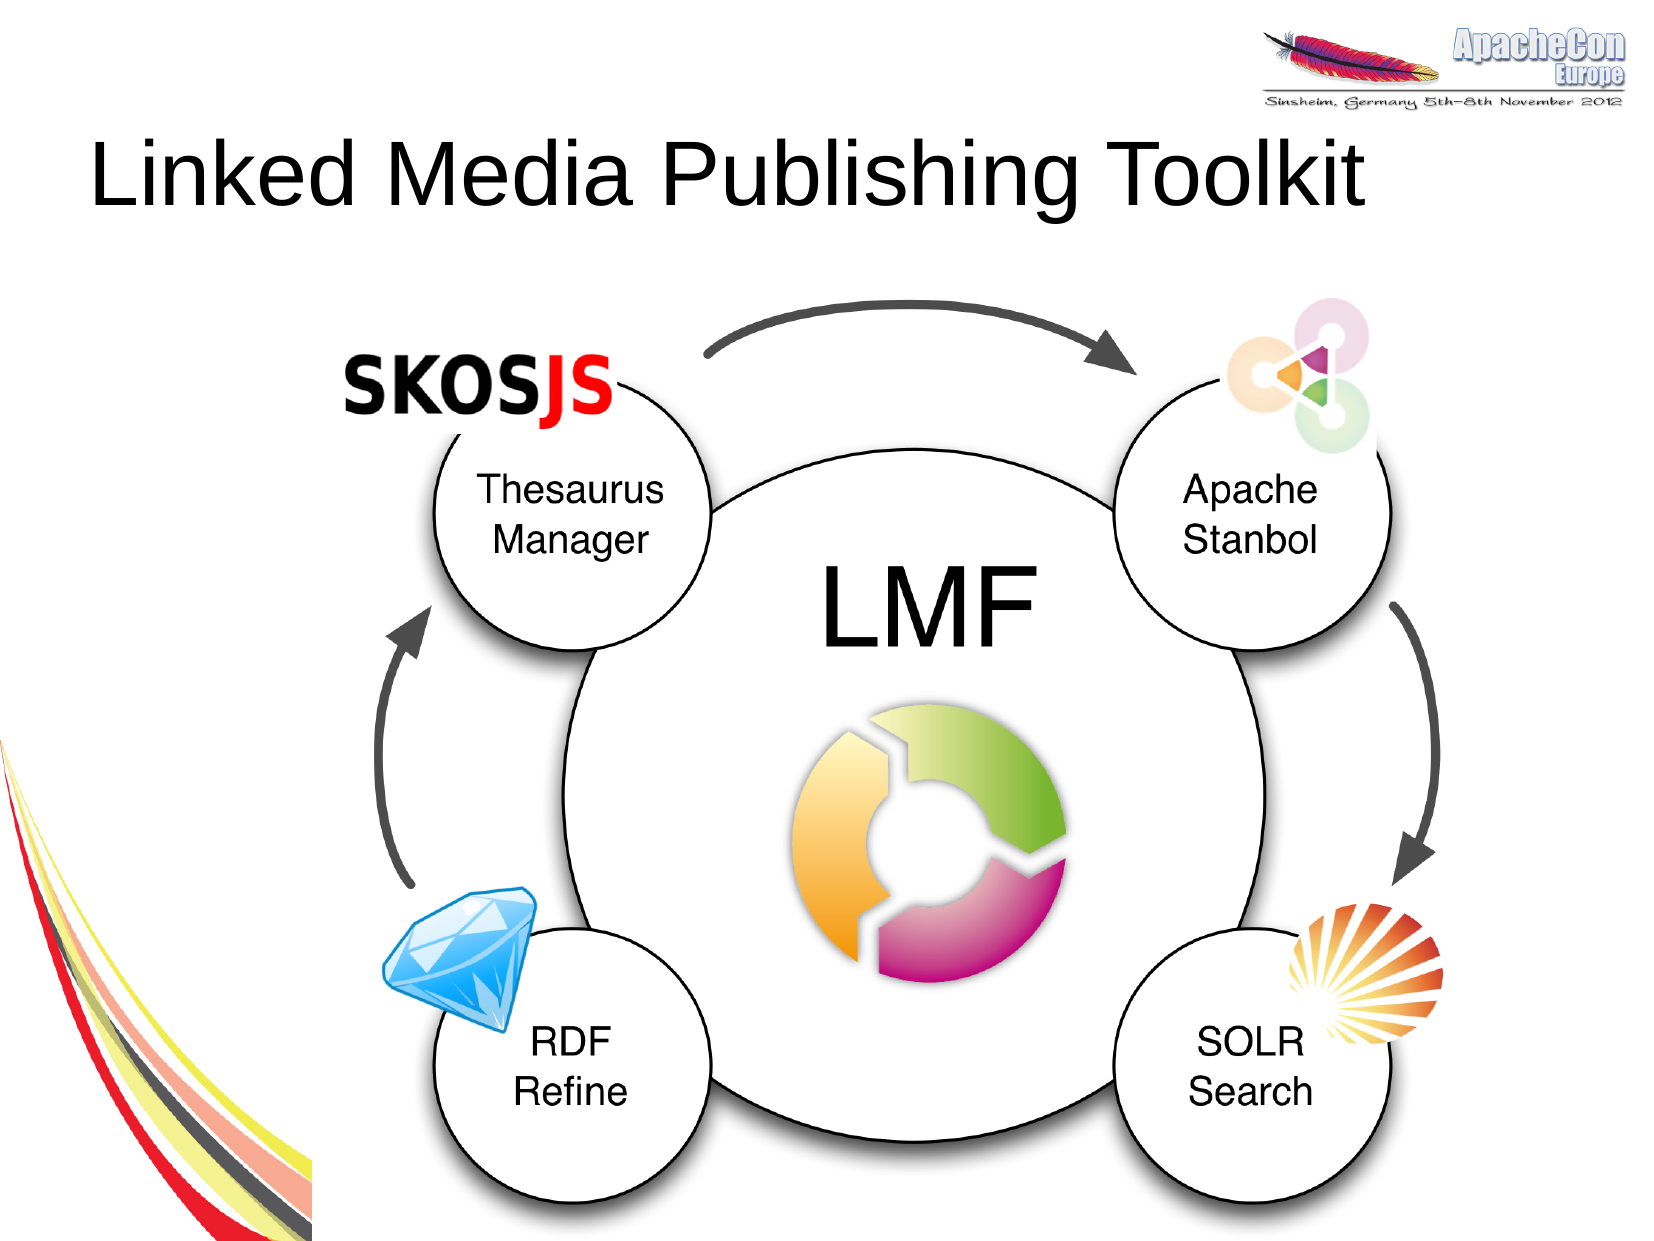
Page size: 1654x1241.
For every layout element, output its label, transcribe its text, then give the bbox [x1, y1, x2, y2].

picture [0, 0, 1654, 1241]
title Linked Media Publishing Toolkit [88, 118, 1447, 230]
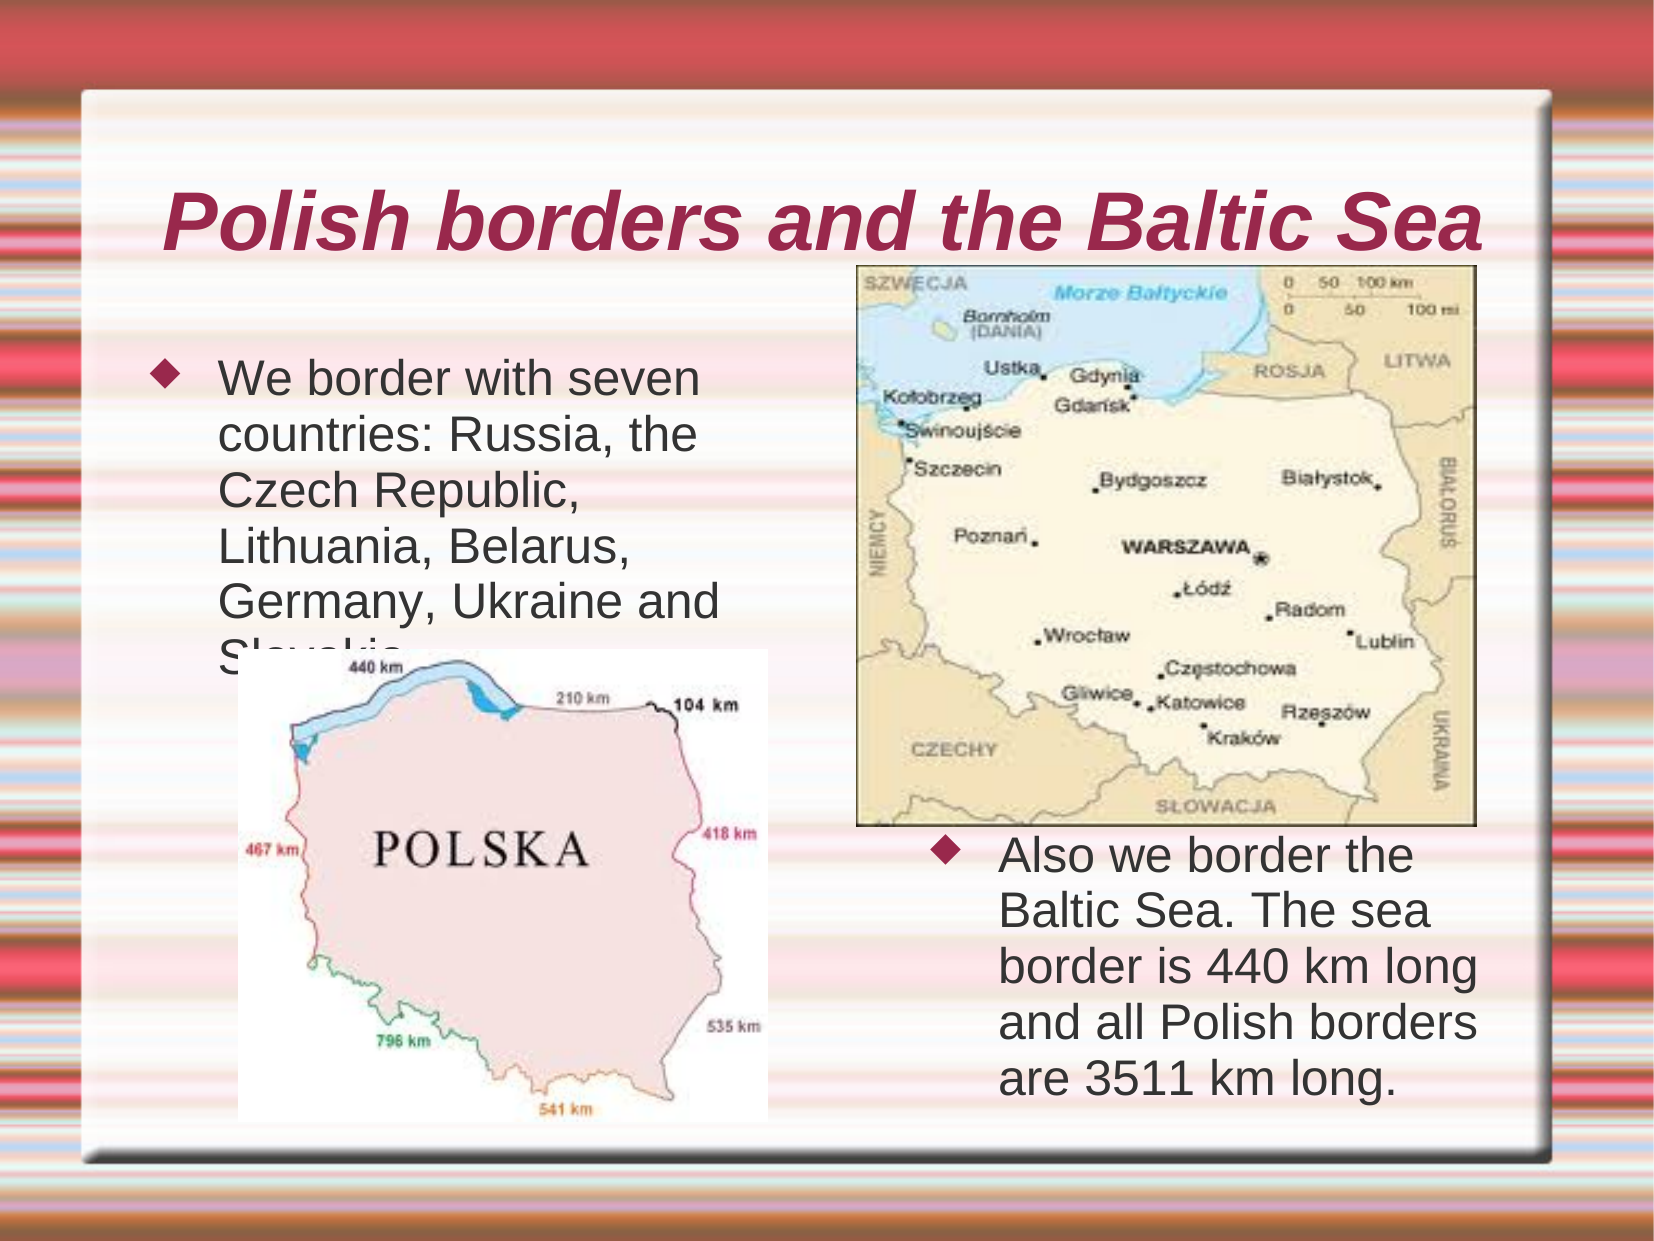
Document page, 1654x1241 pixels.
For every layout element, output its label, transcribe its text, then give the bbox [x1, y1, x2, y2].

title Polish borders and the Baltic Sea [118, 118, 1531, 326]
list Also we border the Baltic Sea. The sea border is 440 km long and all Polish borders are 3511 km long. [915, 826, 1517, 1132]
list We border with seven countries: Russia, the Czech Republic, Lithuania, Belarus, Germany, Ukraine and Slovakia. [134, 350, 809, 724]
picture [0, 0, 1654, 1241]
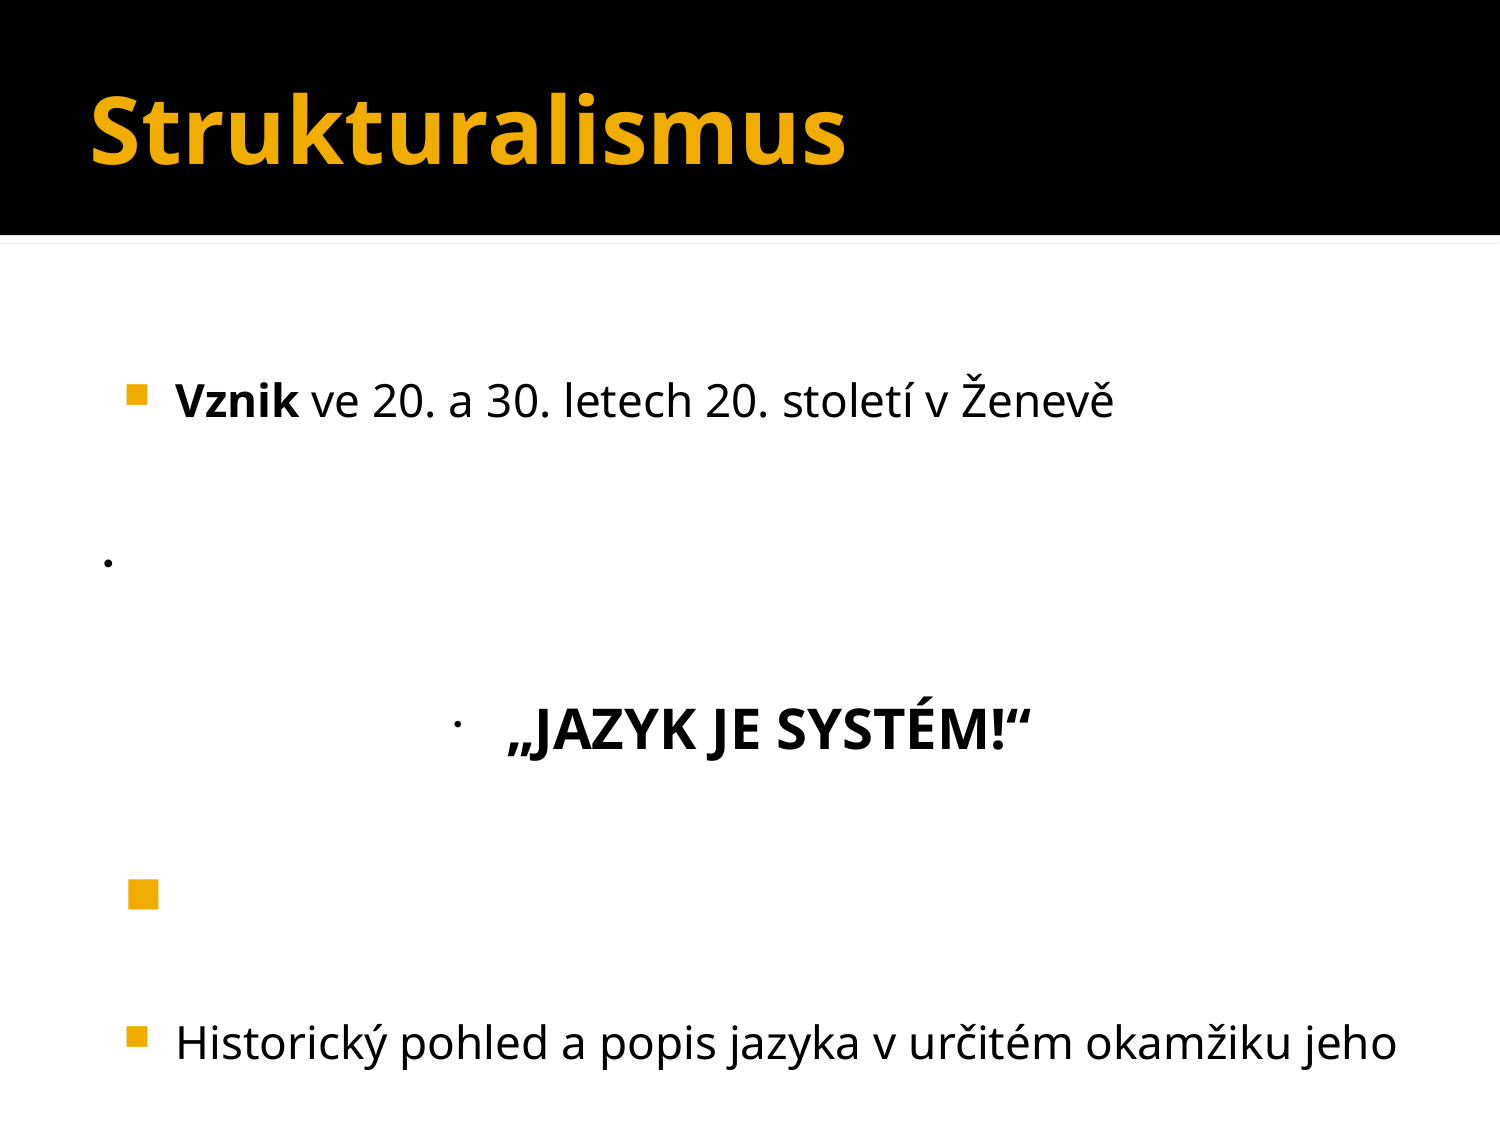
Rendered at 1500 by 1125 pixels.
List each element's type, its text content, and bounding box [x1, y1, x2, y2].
---
• [Exercise brief]: Edit the entries above by replacing "layout element" with "page element" wherever it occurs, keeping everything else the same. Leave the pictures out of your answer.

• [Task answer]:
Page size: 1654x1241.
For every page element, output its label, transcribe its text, then give the bbox [x1, y1, x2, y2].

picture [0, 0, 1654, 1241]
title Linked Media Publishing Toolkit [88, 118, 1447, 230]
Document page, 1654x1241 pixels.
For every page element, output its label, transcribe its text, then give the bbox [x1, y1, x2, y2].

title Polish borders and the Baltic Sea [118, 118, 1531, 326]
list Also we border the Baltic Sea. The sea border is 440 km long and all Polish borders are 3511 km long. [915, 826, 1517, 1132]
list We border with seven countries: Russia, the Czech Republic, Lithuania, Belarus, Germany, Ukraine and Slovakia. [134, 350, 809, 724]
picture [0, 0, 1654, 1241]
Rendered at 1500 by 1125 pixels.
List each element's type, its text content, and bounding box [x1, y1, x2, y2].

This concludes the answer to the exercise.